Other approaches to modulating PTC-induced transcript degradation are also under investigation. One potential approach is to use antisense oligoribonucleotides to redirect splicing, thereby avoiding the production of PTCs in the first place. Initially described as a method for correcting the in vitro aberrant splicing of a disease-associated beta globin gene,44 this strategy employs antisense 2'-O-methylribonucleotides (2OMeAO) that hybridize to splice sites or branch point junctions of aberrantly spliced pre-mRNA, thereby restoring normal splicing in a significant fraction of molecules. This approach was modified for use with a disease-associated dystrophin transcript.45 In this case, the targeted PTC was located within an exon coding for a dispensable protein region. Antisense 2OMeAO that targeted splice sites flanking the PTC promoted in-frame skipping of the affected exon, effectively removing the PTC. Treatment of mdx mice with these antisense oligonucleotides resulted in low-level expression of shortened but functional dystrophin. In a further step toward the clinic, the efficiency of oligonucleotide delivery to tissues has been enhanced by the use of vehicles such as block copolymer.46 Before trials of 2OMeAO are feasible in humans, however, a systemic delivery method needs to be developed. As with all forms of gene therapy, the issues of transfection efficiency, potential immune responses, and side effects must be addressed. Unfortunately, this sort of treatment would be feasible only for mutations in which manipulation of splicing maintains in-frame translation, and—if exon skipping is the result—that does not remove essential protein regions or result in protein mis-folding. Therefore, this treatment will probably be limited to specific cases rather than provide a general therapy for PTC-associated diseases.
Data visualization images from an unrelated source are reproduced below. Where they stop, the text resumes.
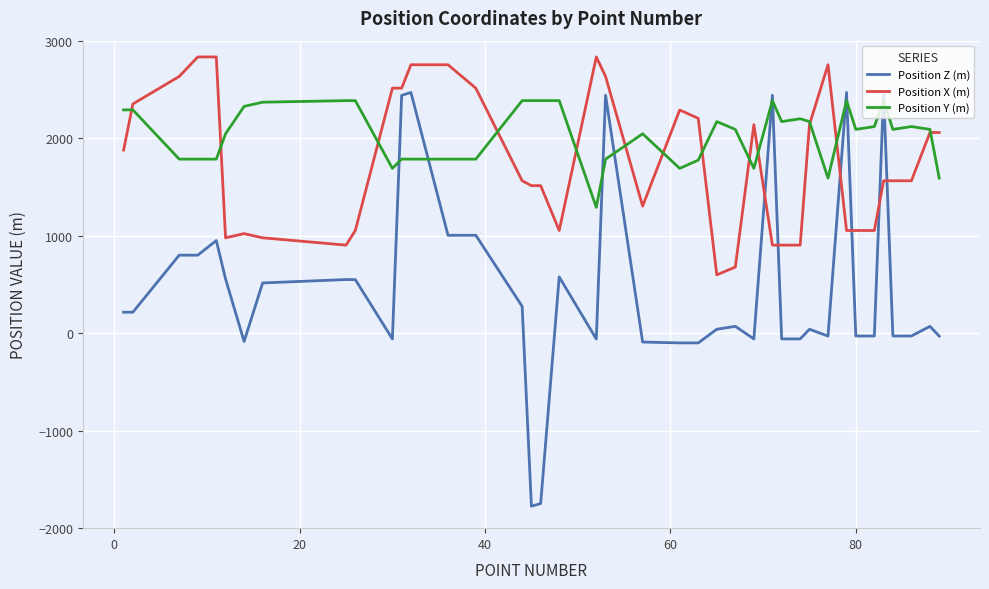

What is the maximum value shown in the chart?

2833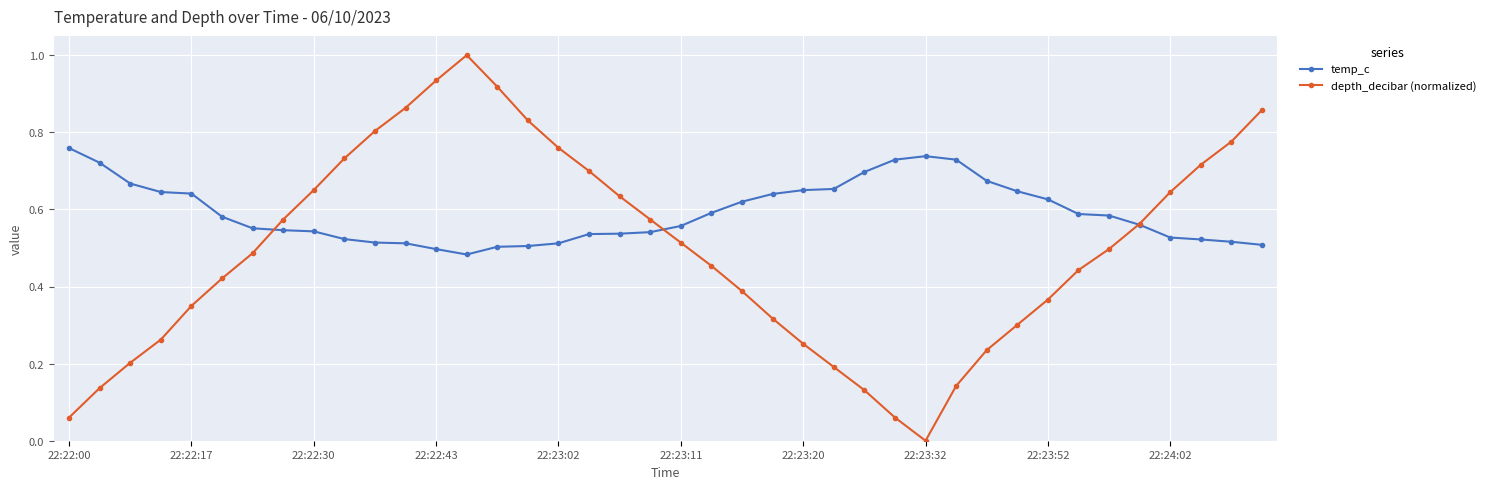

List the series in order of their peak value, highest first.

depth_decibar (normalized), temp_c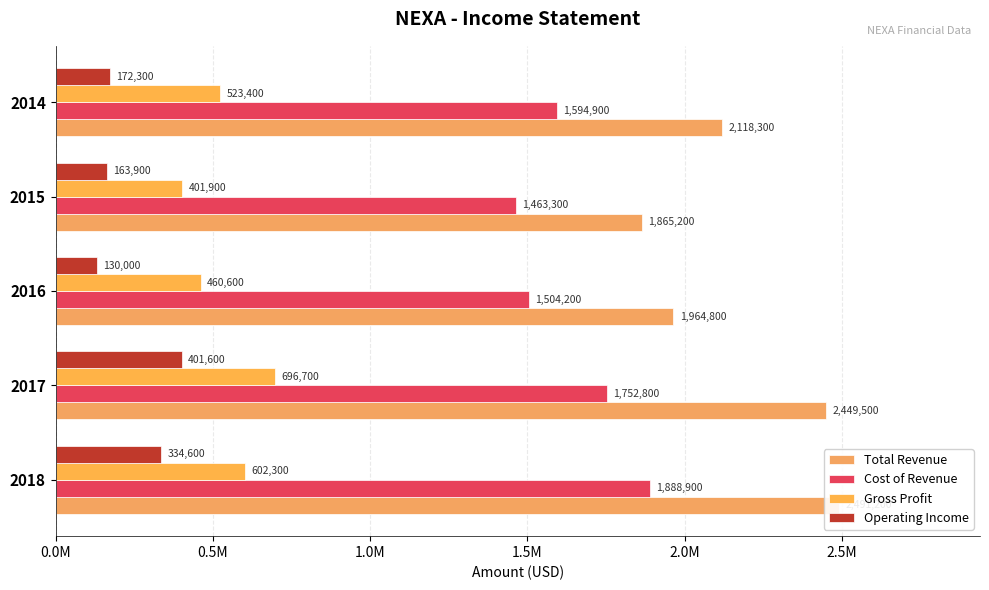

The Cost of Revenue series shows 1463300 at 2015. True or false?

True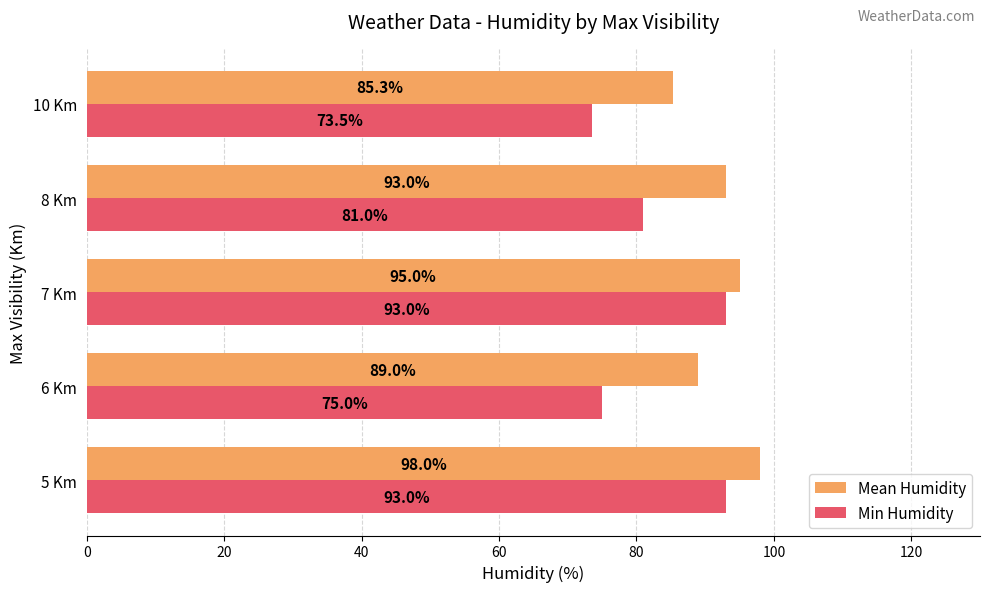

List the series in order of their peak value, lowest first.

Min Humidity, Mean Humidity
A further potential approach—although currently very far from realization—involves modulating NMD per se, rather than modulating recognition of PTCs. Down-regulating the central NMD protein Upf1 using RNA interference has been shown to inhibit NMD in cultured cells, and it might constitute a starting point for therapeutic developments. Additionally, some evidence exists to suggest that different individuals with identical genetic mutations may exhibit distinct phenotypic severities due to differences in the efficiency of NMD.47 Thus, identifying factors that regulate the efficiency of NMD could permit development of therapies that fine-tune NMD, potentially allowing more targeted interventions in patients with PTC-associated diseases.

Conclusions

NMD plays an important role in modulating the manifestation of hereditary and acquired genetic diseases, and a deepening understanding of NMD will augment the establishment of genotype-phenotype relationships in a number of conditions. The contribution of NMD to genetic diseases may be beneficial, neutral or harmful, depending on the specific PTC, its location, and the type of mutation that generates the PTC. Therefore, the potential role of NMD in disease must be appreciated when the functional effect of a mutation is considered. Therapies that target PTC-containing transcripts are under development, and continued research in this direction should help lead to viable strategies to treat PTC-associated diseases.